A frequent flier decides it's time to stop the rudeness
As a regional sales manager in the telecom test equipment business, I've flown for more than 20 years, and I am amazed at the lack of common courtesy on airplanes. You can blame the airlines—since customer service has vanished from every element of their operations except their commercials—but only so much. Herewith, my guide to in-flight offenders.
THE SHOELESS Businesspeople, particularly men, seem to feel the need to take their shoes off. Your feet may not stink to you, but they do to us. A guy once put his stocking feet right next to my meal. I asked if he let his children rest their feet on the table while he ate. "No," he said. I requested the same courtesy. If you have to remove your shoes, bring a pair of the slippers you get on international flights.
THE RECLINERS While I too lean back on an eight-hour flight, it's impolite to do so on a 1 1/2-hour segment. I've had to ask the passenger ahead of me to move the seat up just so I could lower my tray table and devour my delicious airplane dinner.
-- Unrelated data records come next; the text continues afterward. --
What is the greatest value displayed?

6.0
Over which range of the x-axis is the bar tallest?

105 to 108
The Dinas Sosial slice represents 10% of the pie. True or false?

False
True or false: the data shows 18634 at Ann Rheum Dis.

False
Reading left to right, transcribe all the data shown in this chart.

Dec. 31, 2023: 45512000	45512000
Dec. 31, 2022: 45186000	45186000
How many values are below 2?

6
THE FLOSSERS Personal hygiene is a private matter-it should be, anyway. I still remember the woman who sat next to me clipping her nails, scattering me with shards. I drew the line when she pulled out a bottle of polish. As for flossing, would you do it in a restaurant?(In an emergency, most planes have a bathroom.)
THE FRONT-LOADERS Be considerate to those who aren't premium-level frequent fliers and can't board early to stow their bags. I'm talking to you people who put briefcases in the overhead. On a full flight, stick your stuff under the seat. It'll save time and aggravation. Also, if you're sitting near the back, don't stow your bag up front. I once told an attendant about a front-loader, and she checked his bag.
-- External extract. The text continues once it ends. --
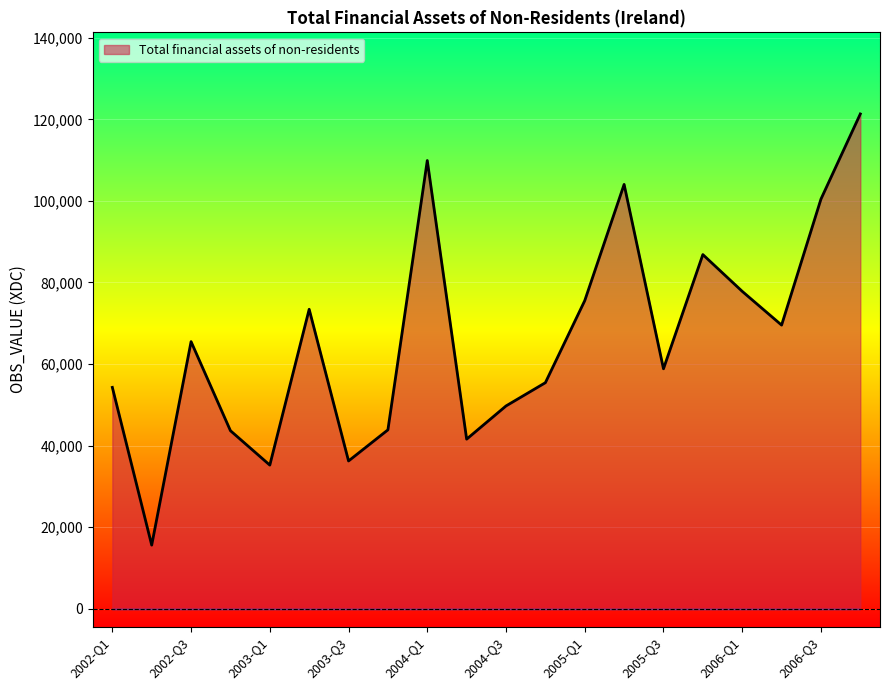

How many lines are shown in the chart?

1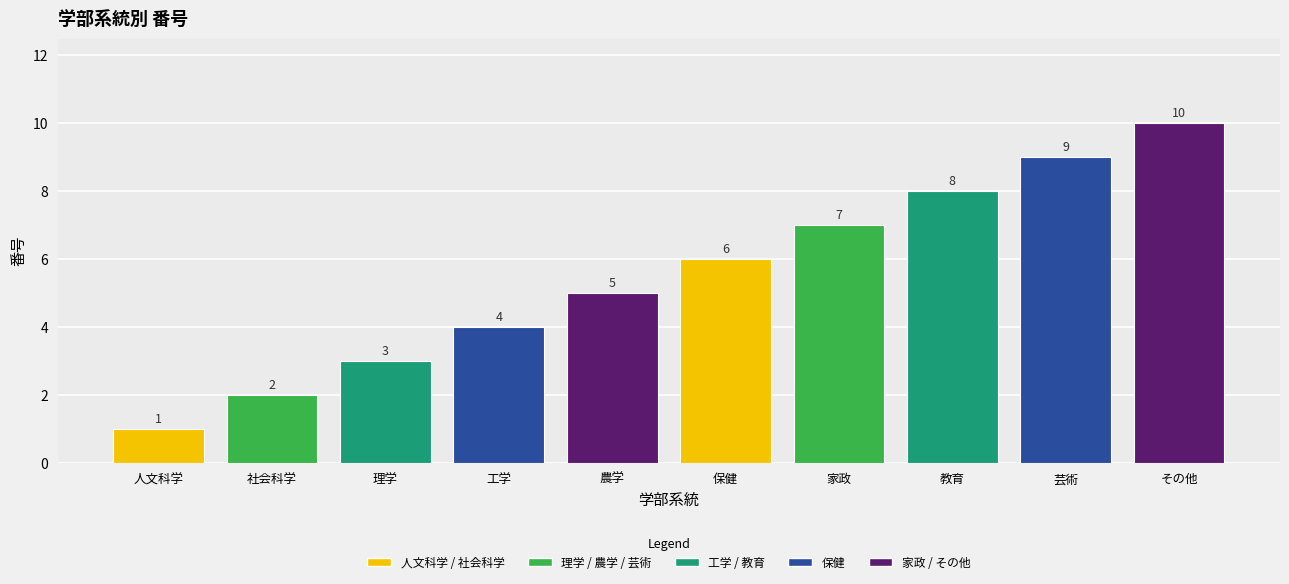

Are the bars horizontal?

No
THE FIRST-CLASS JERKS There was a time when flight attendants would fight to serve first class; now it's the junior people who get the job. One night, after watching the idiot next to me snap his fingers for service, I pointed out that really important people buy their own planes.
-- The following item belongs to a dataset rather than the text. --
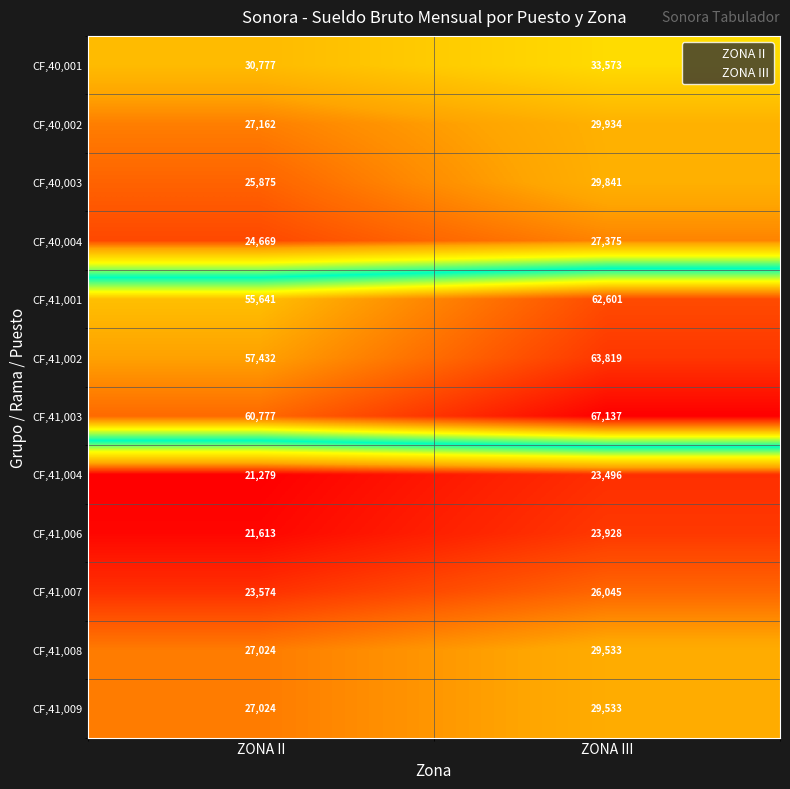

List the labels in order of CF,41,009 value, smallest first.

ZONA II, ZONA III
THE BAG-WIELDERS If I get hit in the head one more time by someone navigating the aisle with a bag on each shoulder, I'm going to scream. A bag that's too heavy to carry in front of you should be checked. The planes load faster, and passengers suffer less inconvenience, if you simply do a better job of preparation before going on board.
THE SQUEAKY WHEELS They sometimes get more than the grease: I've heard about attendants sending luggage to the wrong airport just because a passenger was rude.
ONE LAST THOUGHT Can't we agree to be nicer to one another?Air travel has gotten tough enough without us fighting all the time.